§ **Problem statement**:
Your answer should be an exact copy of the lines from the start of the entries to the line containing "(3,3'-diaminobenzidine) immunohistochemical staining", both included.

§ **Extracted material**:
'''

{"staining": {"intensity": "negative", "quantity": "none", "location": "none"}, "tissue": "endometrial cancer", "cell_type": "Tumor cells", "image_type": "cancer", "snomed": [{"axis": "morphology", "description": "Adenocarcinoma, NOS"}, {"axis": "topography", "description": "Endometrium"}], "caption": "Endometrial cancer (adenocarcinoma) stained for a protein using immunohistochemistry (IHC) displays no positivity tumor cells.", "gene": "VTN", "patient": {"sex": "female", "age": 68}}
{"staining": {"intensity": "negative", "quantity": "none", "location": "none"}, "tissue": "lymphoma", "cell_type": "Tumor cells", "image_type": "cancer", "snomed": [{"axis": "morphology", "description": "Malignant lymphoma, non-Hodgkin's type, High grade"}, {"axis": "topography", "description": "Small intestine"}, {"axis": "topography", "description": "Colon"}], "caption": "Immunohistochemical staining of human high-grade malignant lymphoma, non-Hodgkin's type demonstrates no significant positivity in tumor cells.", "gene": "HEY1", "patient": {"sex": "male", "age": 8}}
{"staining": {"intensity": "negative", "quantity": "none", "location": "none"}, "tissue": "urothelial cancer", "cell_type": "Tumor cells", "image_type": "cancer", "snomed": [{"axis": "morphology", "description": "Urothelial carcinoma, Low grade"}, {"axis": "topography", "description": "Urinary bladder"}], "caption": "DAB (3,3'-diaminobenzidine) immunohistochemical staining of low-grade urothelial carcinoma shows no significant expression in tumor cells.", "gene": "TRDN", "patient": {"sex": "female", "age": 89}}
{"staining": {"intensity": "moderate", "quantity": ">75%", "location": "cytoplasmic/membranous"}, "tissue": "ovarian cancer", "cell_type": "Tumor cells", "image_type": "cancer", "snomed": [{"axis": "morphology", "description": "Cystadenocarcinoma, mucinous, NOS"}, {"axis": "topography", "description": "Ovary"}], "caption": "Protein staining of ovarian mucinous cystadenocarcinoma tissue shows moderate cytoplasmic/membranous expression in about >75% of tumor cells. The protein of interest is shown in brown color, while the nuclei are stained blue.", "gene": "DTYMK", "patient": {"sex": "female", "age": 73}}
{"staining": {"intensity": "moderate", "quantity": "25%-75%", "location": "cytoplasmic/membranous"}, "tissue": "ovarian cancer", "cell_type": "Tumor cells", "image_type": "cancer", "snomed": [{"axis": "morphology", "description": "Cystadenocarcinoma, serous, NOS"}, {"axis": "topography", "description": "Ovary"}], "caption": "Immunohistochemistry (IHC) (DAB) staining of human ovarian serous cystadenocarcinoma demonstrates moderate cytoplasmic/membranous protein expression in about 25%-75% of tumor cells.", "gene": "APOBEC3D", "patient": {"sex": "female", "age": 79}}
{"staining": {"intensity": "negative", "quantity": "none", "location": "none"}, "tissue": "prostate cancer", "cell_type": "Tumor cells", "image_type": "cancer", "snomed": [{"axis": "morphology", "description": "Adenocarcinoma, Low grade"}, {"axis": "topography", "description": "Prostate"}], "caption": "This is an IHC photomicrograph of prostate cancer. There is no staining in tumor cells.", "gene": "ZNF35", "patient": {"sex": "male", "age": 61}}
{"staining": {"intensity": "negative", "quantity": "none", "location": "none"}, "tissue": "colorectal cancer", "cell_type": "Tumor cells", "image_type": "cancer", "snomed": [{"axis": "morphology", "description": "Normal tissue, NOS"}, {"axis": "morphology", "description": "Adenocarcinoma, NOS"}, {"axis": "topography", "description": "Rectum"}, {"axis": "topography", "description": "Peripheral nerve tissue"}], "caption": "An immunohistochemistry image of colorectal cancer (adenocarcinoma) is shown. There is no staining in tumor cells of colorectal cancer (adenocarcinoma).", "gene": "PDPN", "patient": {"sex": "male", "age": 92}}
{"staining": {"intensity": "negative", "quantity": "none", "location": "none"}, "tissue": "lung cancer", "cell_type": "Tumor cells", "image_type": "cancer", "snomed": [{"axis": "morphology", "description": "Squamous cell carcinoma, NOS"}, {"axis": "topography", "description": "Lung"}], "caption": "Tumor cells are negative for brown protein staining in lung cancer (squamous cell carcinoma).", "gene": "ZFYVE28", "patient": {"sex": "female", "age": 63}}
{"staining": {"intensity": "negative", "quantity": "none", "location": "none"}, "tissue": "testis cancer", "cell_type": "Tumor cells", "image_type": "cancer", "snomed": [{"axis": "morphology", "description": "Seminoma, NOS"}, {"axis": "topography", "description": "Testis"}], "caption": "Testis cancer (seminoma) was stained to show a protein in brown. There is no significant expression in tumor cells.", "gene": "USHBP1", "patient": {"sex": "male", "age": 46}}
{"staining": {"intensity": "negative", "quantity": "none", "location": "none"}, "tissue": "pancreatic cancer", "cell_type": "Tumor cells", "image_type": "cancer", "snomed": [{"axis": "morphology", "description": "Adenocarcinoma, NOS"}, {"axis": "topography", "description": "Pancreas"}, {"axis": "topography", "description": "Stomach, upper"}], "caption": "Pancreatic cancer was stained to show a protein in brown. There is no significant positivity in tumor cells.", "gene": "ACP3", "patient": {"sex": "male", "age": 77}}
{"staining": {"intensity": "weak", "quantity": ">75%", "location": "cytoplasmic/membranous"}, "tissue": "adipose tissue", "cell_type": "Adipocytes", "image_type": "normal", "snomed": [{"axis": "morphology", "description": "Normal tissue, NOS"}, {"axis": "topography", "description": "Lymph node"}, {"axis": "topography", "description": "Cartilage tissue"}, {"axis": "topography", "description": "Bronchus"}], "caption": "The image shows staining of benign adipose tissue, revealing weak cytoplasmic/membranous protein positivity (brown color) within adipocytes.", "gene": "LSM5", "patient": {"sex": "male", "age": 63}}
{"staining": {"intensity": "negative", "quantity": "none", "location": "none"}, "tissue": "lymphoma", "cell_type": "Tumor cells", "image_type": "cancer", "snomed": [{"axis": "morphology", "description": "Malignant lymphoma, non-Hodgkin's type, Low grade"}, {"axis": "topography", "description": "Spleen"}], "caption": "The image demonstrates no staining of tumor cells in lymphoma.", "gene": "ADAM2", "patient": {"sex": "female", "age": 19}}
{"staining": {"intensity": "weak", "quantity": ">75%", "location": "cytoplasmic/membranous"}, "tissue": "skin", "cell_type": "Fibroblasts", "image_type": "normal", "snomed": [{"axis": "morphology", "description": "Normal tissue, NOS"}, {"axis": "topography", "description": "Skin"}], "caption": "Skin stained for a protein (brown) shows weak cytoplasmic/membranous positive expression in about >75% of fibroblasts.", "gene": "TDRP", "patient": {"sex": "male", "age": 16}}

'''

§ **Reply**:
{"staining": {"intensity": "negative", "quantity": "none", "location": "none"}, "tissue": "endometrial cancer", "cell_type": "Tumor cells", "image_type": "cancer", "snomed": [{"axis": "morphology", "description": "Adenocarcinoma, NOS"}, {"axis": "topography", "description": "Endometrium"}], "caption": "Endometrial cancer (adenocarcinoma) stained for a protein using immunohistochemistry (IHC) displays no positivity tumor cells.", "gene": "VTN", "patient": {"sex": "female", "age": 68}}
{"staining": {"intensity": "negative", "quantity": "none", "location": "none"}, "tissue": "lymphoma", "cell_type": "Tumor cells", "image_type": "cancer", "snomed": [{"axis": "morphology", "description": "Malignant lymphoma, non-Hodgkin's type, High grade"}, {"axis": "topography", "description": "Small intestine"}, {"axis": "topography", "description": "Colon"}], "caption": "Immunohistochemical staining of human high-grade malignant lymphoma, non-Hodgkin's type demonstrates no significant positivity in tumor cells.", "gene": "HEY1", "patient": {"sex": "male", "age": 8}}
{"staining": {"intensity": "negative", "quantity": "none", "location": "none"}, "tissue": "urothelial cancer", "cell_type": "Tumor cells", "image_type": "cancer", "snomed": [{"axis": "morphology", "description": "Urothelial carcinoma, Low grade"}, {"axis": "topography", "description": "Urinary bladder"}], "caption": "DAB (3,3'-diaminobenzidine) immunohistochemical staining of low-grade urothelial carcinoma shows no significant expression in tumor cells.", "gene": "TRDN", "patient": {"sex": "female", "age": 89}}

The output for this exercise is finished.